Книга Дока - стр. 35
В общем, мне было ясно, что делать с креслом. Я решил, что кресло означает для меня новые возможности. Снова сел – на всякий случай осторожно, так что удержался и только чуть-чуть погрузился в его объемное изображение. Что опять не так?
Довольно быстро, после двух-трех попыток, я догадался: живые могут придумывать собственные смыслы, а я нет. Чтобы манипулировать материальными предметами, мне необходимо прибегать к общепринятым, «накопленным» смыслам. Чем больше их мне известно, тем большим количеством предметов смогу воспользоваться. Что делать, если мне понадобится предмет, символическое значение которого мне неизвестно?
Книга – символ знания, она же и источник, и хранилище его. Библиотека стала моим прибежищем. При первом посещении пришлось подождать, пока кто-нибудь войдет или выйдет, чтобы открылась дверь: я пришел читать, а не устраивать шоу с привидениями. Выходя, я открыл дверь уже самостоятельно, я мог это сделать. Но мне гораздо удобнее было бы иметь нужную информацию под рукой, и я направился в книжный магазин.
Мне было странно, как в начинающейся лихорадке: озноб на поверхности и жар внутри. Глубоко, в самой сердцевине меня мне было абсолютно безразлично все вокруг, но эхо эмоций звучало на все голоса: любопытством, азартом, восторгом первооткрывателя.

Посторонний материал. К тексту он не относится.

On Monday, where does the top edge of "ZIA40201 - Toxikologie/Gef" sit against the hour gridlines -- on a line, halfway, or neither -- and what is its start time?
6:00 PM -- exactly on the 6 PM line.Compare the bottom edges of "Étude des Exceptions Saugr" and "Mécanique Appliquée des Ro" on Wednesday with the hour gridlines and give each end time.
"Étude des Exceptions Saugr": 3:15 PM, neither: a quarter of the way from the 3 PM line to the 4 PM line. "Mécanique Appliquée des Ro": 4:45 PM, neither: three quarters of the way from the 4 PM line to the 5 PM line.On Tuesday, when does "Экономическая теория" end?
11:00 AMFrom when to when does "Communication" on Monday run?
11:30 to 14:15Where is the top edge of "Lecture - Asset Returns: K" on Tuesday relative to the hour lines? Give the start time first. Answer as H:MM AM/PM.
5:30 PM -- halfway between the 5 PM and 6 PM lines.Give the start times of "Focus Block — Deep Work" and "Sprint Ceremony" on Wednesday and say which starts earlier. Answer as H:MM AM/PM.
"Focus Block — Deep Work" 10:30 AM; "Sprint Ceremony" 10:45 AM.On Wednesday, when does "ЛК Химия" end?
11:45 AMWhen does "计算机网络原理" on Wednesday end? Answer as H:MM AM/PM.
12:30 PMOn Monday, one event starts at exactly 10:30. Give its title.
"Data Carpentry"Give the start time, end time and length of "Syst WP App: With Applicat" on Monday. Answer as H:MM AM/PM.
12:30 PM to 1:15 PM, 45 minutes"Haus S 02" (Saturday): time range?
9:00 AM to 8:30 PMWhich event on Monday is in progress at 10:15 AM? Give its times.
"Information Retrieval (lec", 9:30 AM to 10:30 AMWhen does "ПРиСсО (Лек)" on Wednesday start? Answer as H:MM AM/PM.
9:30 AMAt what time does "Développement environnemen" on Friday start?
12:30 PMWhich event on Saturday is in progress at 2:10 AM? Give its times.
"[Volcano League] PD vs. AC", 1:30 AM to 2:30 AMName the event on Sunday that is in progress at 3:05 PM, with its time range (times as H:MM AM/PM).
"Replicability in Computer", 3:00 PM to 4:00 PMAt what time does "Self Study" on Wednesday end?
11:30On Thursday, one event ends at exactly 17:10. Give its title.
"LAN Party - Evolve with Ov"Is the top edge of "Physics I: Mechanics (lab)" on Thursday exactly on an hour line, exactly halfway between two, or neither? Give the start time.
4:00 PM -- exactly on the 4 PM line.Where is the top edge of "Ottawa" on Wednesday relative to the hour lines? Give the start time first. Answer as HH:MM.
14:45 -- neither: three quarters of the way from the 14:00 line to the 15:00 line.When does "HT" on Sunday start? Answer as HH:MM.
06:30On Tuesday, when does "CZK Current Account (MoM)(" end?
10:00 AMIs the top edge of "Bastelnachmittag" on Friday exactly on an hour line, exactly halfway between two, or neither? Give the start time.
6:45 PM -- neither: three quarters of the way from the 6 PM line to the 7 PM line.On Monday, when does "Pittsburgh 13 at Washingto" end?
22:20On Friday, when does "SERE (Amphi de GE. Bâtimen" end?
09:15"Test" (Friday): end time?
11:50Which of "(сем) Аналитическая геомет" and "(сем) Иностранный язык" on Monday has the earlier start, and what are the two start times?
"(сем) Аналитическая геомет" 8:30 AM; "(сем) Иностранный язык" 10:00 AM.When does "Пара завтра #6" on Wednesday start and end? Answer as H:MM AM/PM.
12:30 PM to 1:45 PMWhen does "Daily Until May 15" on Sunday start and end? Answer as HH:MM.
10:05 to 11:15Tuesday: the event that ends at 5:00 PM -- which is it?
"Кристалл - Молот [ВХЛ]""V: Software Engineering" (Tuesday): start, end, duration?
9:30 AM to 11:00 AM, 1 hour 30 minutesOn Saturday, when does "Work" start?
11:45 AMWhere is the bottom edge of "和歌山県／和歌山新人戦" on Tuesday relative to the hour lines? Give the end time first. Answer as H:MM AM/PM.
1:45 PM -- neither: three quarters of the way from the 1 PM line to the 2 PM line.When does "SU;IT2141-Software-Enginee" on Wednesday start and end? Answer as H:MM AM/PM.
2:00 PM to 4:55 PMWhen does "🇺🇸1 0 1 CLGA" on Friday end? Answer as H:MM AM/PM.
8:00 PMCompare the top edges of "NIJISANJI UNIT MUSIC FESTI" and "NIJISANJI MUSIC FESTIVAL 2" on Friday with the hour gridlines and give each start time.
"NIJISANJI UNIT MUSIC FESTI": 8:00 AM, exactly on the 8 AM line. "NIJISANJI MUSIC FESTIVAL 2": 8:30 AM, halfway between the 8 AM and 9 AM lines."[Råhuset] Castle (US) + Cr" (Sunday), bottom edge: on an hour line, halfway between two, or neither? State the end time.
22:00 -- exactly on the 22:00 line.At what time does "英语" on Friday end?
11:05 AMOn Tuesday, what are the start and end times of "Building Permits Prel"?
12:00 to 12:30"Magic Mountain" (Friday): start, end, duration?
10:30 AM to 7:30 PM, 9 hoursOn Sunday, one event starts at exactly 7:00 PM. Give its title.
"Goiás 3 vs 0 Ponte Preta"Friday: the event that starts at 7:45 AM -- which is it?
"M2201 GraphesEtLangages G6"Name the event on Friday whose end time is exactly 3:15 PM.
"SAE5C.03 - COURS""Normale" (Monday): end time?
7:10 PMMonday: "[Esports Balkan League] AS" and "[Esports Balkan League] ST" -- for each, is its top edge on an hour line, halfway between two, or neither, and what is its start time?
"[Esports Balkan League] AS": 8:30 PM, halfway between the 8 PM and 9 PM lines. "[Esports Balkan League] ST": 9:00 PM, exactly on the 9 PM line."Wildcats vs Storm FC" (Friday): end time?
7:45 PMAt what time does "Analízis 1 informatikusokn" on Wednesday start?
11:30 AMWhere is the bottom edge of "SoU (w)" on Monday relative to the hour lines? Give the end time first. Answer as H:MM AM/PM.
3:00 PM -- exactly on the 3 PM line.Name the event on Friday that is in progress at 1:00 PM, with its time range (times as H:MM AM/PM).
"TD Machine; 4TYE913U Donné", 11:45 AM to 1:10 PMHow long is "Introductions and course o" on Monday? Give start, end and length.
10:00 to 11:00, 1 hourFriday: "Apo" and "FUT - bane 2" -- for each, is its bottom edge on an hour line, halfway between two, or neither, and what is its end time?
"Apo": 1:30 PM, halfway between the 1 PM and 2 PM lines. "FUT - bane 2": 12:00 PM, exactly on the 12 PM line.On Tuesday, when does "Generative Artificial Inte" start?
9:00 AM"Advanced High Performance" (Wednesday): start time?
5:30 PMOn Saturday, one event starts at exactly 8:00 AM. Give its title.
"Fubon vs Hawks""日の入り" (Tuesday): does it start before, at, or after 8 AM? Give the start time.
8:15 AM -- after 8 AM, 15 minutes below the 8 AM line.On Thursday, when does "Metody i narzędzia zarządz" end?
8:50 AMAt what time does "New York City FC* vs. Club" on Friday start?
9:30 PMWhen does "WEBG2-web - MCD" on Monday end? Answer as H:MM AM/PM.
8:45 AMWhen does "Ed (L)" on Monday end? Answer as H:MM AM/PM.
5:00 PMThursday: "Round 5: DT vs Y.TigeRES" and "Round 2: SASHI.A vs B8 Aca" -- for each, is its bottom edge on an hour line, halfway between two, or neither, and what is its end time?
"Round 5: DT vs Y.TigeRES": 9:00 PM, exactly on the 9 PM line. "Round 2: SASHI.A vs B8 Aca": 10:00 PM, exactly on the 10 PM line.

С покупками не возникло никаких проблем: банковская карта – символ денег, деньги – символ всех материальных благ, которые можно за них приобрести. Я сам догадался, и оно совпало, я понял это по результату. Дальше было совсем просто. Я осваивал предмет за предметом, понятие за понятием. Кресло – символ устойчивости и неизменности. Я читал, развалившись в кресле и положив ноги на журнальный столик, символ единения и согласия. Очень мало предметов, которые не являются символами чего-то еще. Акация, аметист, бабочка, башня, весы, вино, груша, дерево, дом, железо и жемчуг, замок (и ключ), зеркало, звезда, крокодил, крыса, курица и кукушка, ибис, изумруд…
Энциклопедии мифов и словари символов, геральдические справочники и сонники вскоре занимали все свободные поверхности в квартире. Годилось все – любой назначенный живыми смысл. Мир вещей и предметов, материальный мир как будто принимал меня обратно.
Некоторое время эмоции еще вибрировали во мне, но стихли постепенно, как будто я был юлой, которую кто-то сперва усердно раскручивал, а потом отвлекся, отпустил – и она гудит и вращается все тише, медленнее, пока, потеряв равновесие, не покатится в угол.
Снова только бессмысленность и безразличие.
Я просто не хочу его огорчать. Мне все равно, но не Доку. Он весь состоит из боли и гнева, и весь мой тогдашний иллюзорный азарт, вся нынешняя поддельная заботливость, заставляющая меня притворяться живым, – происходят из его отчаяния. Мне кажется, он сошел с ума. Мне кажется, я – его бред. Наверное, это он и придумал, как я мог бы прикасаться к предметам, придумал всё остальное, мой способ существования и мои желания, придумал всё для меня. За меня. Я не просил. Мне не надо. Я почти уверен, что это он. Я знаю. Это его упрямство и изобретательность, его азарт, его стиль.